In S3, create a new bucket notification. The notification should be triggered when PUT events occur, and should trigger the Lambda function that you created in the previous section. For more information about creating notifications, see Configuring Amazon S3 Event Notifications in the Amazon S3 Developer Guide.
Test the event notification by sending a test campaign. If you send an email campaign, your Redshift database should contain events such as _campaign.send, _email.send, _email.delivered, and others. You can check the contents of the Redshift table by running the following query in the Query Editor in the Redshift console:
```
select * from pinpoint_events_table;
```

Step 5: Add the data set in Amazon QuickSight

If your Lambda function is sending event data to Redshift as expected, you can use your Redshift database to create a new data set in Amazon QuickSight. QuickSight includes an automatic database discovery feature that helps you add your Redshift database as a data set with only a few clicks. For more information, see Creating a Data Set from a Database in the Amazon QuickSight User Guide.

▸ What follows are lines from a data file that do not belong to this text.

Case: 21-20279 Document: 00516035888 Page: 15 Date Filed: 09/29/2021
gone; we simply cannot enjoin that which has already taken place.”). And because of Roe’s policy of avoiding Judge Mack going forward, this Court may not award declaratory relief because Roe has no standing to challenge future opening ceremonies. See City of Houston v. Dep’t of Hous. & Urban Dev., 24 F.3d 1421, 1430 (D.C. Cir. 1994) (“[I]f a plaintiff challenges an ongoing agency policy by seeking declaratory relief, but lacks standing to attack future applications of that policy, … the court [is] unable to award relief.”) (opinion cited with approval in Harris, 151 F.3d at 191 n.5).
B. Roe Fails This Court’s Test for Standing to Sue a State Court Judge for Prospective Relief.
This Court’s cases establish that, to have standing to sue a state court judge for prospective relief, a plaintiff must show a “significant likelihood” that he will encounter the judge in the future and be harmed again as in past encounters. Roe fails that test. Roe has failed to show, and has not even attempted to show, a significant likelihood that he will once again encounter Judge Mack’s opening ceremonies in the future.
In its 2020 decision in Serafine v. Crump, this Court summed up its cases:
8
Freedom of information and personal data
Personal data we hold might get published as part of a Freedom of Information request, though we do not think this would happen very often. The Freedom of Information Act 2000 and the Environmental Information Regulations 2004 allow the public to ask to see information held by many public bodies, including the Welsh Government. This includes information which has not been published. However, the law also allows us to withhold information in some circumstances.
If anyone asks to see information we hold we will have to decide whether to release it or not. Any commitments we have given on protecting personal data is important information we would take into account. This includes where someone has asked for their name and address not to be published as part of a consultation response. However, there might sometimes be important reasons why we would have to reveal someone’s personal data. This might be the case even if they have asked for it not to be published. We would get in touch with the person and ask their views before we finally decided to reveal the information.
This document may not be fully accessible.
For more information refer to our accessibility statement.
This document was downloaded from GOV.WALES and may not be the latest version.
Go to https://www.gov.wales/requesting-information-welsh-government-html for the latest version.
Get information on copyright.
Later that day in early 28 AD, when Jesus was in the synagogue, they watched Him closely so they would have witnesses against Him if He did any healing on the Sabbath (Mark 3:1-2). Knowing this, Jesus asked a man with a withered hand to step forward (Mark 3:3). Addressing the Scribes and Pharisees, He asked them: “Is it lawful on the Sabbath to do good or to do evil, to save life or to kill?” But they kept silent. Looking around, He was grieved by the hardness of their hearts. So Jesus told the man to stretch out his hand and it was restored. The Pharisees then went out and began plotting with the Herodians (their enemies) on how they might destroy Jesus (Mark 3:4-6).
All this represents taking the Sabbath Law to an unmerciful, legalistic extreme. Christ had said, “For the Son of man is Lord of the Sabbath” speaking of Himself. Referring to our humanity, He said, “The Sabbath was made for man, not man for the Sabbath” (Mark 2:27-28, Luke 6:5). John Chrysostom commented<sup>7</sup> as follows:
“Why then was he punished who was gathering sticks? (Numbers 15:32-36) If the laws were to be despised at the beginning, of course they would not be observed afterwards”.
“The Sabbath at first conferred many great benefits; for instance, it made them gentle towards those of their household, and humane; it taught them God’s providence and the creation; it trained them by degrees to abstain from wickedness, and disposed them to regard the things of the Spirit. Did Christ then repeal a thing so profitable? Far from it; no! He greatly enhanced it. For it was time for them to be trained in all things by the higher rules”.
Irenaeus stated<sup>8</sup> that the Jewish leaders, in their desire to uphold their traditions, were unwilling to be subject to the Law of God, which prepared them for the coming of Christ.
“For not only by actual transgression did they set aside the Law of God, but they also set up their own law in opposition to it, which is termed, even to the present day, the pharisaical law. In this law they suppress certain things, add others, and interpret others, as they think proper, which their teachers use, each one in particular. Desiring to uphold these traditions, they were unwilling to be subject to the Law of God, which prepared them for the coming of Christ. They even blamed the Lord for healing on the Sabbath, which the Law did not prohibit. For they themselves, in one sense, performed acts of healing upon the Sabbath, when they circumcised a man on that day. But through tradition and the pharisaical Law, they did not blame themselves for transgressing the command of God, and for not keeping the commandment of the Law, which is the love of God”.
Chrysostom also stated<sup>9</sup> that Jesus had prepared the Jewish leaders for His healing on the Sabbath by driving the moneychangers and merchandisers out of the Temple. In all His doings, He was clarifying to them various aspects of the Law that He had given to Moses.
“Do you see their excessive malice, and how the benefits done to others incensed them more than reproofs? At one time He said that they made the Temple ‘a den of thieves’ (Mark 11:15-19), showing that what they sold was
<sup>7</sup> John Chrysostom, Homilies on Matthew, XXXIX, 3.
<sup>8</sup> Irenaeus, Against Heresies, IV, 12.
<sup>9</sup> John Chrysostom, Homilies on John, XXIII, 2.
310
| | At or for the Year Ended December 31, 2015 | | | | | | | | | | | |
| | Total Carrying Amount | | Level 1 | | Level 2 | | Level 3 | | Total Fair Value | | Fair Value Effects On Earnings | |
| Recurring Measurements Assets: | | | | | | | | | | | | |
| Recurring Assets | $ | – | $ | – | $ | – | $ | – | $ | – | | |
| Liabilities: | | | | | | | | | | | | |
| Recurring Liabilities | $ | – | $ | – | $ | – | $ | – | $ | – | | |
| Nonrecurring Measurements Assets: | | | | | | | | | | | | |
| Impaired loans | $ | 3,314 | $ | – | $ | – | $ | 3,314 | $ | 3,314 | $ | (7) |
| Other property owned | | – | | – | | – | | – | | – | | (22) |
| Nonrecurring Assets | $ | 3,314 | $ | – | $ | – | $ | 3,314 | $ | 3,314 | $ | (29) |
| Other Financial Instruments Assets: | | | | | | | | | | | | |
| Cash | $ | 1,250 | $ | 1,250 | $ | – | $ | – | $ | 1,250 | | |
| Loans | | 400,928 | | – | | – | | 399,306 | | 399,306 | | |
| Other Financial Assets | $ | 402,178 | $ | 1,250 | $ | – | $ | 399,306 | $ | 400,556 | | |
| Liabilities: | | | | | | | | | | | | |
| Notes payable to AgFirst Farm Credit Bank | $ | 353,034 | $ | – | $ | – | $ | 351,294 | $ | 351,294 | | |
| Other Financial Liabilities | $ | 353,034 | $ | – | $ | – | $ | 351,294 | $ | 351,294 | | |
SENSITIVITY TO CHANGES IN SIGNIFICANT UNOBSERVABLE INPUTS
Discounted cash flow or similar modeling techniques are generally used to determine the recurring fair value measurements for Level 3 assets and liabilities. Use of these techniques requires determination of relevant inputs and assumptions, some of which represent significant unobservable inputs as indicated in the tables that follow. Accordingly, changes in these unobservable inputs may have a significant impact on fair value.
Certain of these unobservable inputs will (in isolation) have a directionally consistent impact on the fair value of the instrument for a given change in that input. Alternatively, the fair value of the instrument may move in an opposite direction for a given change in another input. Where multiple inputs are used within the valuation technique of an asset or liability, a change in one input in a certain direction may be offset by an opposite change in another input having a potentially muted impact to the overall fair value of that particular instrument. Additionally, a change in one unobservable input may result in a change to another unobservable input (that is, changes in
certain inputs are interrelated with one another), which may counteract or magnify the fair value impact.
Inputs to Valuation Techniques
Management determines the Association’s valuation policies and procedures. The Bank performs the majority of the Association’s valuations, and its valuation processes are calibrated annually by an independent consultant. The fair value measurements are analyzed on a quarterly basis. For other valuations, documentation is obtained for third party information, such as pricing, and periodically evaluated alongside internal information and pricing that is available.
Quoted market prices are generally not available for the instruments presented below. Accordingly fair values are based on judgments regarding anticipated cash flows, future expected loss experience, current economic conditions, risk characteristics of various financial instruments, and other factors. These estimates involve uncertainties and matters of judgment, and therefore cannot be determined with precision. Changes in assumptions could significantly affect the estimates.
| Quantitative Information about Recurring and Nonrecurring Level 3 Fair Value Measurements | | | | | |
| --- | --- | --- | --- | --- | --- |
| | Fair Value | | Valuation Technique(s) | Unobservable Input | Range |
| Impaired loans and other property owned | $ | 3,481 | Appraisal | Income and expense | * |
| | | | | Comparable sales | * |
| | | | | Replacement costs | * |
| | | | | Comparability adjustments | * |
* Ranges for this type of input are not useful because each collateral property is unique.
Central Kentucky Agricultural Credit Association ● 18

Step 6: Create your visualizations

Now that QuickSight is retrieving information from your Redshift database, you can use that data to create visualizations. To learn more about creating visualizations in QuickSight, see Creating an Analysis in the Amazon QuickSight User Guide.

This brings us to the end of our series. While these posts focused on using Amazon QuickSight to visualize your analytics data, you can also use these same techniques to create visualizations using 3rd party applications. We hope you enjoyed this series, and we can’t wait to see what you build using these examples!